### REQUIRED TASKS
A – Translate this sentence from the blog post on the fake Pokémon GO lockscreen app into Spanish: "The app locks the screen, forcing the user to reboot."
B – From the blog post on the fake Pokémon GO lockscreen app, extract the part that opens with the words containing "In fact, it" and closes with "a popular craze.".

### DOCUMENT SECTION
So speculation, but informed speculation, a hot topic, and well-written (of course).
[Also published on the Mac Virus blog, which also addresses smartphone security issues]
Not quite ransomware (though there is a suggestion that it may happen), but but my ESET Lukas Stefanko describes a fake lockscreen app that takes advantage of the currently prevalent obsession with Pokémon GO to install malware. The app locks the screen, forcing the user to reboot. The reboot may only be possible by removing and replacing the battery, or by using the Android Device Manager. After reboot, the hidden app uses the device to engage in click fraud, generating revenue for the criminals behind it by clicking on advertisements. He observes:
This is the first observation of lockscreen functionality being successfully used in a fake app that landed on Google Play. It is important to note that from there it just takes one small step to add a ransom message and create the first lockscreen ransomware on Google Play.
In fact, it would also require some other steps to enable the operators to collect ransom, but the point is well taken. It’s an obvious enough step that I’m sure has already occurred to some ransomware bottom-feeders. And it’s all to easy for a relatively simple scam to take advantage of a popular craze.
Clicking on porn advertisements isn’t the only payload Lukas mentions: the article is also decorated with screenshots of scareware pop-ups and fake notifications of prizes.
The ESET article is here: Pokémon GO hype: First lockscreen tries to catch the trend
Somewhat-related recent articles from ESET:
Other blogs are available. 🙂
Here’s an article from my colleague ESET Camilo Gutiérrez Amaya, Head of Awareness & Research for Latin America: Ransomware: First files … now complete devices.

### RECORDS
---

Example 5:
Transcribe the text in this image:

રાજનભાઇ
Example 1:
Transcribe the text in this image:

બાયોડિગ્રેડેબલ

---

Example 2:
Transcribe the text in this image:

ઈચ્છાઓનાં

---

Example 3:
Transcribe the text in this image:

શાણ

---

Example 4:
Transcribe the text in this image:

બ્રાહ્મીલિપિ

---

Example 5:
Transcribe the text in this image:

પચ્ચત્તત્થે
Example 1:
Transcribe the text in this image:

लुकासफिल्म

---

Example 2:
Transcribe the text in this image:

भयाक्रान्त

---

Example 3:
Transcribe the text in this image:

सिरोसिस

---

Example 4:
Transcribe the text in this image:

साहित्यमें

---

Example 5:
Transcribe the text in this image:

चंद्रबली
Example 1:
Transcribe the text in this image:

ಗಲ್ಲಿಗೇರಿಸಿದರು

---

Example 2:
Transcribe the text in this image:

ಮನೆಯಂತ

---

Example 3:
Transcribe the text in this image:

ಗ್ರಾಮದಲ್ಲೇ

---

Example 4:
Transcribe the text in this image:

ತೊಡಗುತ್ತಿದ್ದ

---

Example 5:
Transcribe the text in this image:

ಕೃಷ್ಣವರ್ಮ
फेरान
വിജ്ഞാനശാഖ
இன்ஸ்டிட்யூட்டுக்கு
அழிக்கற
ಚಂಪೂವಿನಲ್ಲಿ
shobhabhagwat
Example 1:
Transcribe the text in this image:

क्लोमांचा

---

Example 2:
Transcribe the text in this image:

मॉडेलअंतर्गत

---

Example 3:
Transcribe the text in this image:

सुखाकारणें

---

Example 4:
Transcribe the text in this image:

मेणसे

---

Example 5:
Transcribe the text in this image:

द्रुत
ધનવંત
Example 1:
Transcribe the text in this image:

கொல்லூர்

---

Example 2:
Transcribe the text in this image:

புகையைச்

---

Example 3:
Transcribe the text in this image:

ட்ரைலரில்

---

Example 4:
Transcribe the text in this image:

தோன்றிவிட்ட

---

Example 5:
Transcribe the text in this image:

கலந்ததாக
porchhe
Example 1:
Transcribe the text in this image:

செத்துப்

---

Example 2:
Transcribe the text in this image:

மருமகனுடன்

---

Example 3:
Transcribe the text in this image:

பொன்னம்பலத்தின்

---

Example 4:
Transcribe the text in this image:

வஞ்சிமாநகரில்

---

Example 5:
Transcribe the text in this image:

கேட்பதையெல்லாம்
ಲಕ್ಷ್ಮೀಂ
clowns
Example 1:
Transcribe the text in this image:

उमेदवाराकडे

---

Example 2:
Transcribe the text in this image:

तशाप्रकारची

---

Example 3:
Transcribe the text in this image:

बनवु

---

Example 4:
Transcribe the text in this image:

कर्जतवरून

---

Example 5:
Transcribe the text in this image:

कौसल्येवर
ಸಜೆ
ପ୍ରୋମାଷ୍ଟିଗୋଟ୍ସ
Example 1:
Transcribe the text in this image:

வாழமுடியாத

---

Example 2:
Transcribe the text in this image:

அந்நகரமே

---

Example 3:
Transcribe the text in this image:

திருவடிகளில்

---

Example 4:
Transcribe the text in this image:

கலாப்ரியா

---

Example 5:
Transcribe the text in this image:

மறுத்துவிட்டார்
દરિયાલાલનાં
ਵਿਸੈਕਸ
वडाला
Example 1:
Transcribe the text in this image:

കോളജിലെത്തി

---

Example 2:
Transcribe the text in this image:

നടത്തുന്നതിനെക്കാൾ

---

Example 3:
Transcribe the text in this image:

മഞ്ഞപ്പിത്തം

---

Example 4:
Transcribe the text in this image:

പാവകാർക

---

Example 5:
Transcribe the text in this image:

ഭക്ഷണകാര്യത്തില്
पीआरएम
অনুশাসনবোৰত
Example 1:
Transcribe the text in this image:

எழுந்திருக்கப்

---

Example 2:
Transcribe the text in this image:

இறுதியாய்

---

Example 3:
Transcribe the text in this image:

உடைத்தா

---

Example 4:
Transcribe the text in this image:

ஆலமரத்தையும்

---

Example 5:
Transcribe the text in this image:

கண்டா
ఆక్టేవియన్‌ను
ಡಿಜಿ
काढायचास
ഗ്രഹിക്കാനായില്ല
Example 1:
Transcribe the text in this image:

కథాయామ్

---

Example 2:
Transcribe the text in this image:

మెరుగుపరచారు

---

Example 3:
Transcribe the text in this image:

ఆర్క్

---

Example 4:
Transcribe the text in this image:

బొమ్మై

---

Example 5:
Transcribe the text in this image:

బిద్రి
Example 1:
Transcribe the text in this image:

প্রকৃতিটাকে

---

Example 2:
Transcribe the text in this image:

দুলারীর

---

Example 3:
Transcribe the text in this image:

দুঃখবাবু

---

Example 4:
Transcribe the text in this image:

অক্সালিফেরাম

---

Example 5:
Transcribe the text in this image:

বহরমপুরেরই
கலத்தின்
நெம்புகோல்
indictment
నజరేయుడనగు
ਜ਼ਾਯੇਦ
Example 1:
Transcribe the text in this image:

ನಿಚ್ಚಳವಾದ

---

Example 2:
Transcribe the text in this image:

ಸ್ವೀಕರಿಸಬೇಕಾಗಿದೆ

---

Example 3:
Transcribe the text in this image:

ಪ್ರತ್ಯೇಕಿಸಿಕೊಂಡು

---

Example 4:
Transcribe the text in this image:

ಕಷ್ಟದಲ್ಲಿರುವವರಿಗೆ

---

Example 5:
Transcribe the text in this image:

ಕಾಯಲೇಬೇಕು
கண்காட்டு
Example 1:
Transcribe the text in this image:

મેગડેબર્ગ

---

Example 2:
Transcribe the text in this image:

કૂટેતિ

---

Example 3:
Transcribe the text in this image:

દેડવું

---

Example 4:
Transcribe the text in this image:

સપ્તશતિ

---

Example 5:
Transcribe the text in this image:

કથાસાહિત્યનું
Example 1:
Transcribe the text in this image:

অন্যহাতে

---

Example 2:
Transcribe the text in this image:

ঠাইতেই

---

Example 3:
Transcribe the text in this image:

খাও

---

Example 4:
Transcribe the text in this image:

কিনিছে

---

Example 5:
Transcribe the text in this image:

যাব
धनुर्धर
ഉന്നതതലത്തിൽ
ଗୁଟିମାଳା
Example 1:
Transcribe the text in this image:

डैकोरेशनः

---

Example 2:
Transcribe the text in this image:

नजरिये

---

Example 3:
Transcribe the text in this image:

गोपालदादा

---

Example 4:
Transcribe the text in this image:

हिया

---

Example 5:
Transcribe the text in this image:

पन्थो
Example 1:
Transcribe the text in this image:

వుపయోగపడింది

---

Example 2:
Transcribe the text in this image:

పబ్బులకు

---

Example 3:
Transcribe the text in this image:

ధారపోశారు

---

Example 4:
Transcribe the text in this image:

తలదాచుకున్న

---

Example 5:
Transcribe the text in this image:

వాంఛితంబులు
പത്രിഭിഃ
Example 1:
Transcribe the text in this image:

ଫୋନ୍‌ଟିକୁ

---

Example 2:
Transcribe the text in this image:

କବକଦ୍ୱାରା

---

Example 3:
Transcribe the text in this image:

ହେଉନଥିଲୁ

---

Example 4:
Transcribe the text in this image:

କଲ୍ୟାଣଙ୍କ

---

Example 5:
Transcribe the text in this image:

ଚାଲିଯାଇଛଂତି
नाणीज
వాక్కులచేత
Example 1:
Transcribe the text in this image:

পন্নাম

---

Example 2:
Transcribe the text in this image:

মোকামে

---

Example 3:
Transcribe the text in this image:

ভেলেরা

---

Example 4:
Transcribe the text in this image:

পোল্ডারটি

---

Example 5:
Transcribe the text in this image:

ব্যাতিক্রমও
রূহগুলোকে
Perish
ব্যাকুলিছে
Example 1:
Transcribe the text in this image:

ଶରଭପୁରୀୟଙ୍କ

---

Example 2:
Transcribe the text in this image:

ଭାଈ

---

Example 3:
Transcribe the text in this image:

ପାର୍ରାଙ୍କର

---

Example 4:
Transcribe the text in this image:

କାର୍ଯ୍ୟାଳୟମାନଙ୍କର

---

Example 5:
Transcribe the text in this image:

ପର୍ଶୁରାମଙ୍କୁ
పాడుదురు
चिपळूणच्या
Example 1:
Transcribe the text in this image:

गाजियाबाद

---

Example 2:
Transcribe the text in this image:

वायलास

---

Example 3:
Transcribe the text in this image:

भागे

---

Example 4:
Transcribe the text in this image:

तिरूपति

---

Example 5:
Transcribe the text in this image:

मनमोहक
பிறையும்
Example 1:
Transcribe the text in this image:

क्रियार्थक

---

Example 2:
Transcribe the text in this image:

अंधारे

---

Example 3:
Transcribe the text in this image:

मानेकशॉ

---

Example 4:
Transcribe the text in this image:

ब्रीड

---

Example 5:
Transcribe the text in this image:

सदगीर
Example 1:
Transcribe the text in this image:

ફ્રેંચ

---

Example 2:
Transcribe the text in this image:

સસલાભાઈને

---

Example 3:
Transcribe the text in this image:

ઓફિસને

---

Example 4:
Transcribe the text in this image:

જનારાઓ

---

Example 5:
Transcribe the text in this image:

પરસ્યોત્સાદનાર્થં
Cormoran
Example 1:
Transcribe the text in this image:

### ANSWERS TO THIS EXERCISE
A – La aplicación bloquea la pantalla, lo que obliga al usuario a reiniciar.

B –
In fact, it would also require some other steps to enable the operators to collect ransom, but the point is well taken. It’s an obvious enough step that I’m sure has already occurred to some ransomware bottom-feeders. And it’s all to easy for a relatively simple scam to take advantage of a popular craze.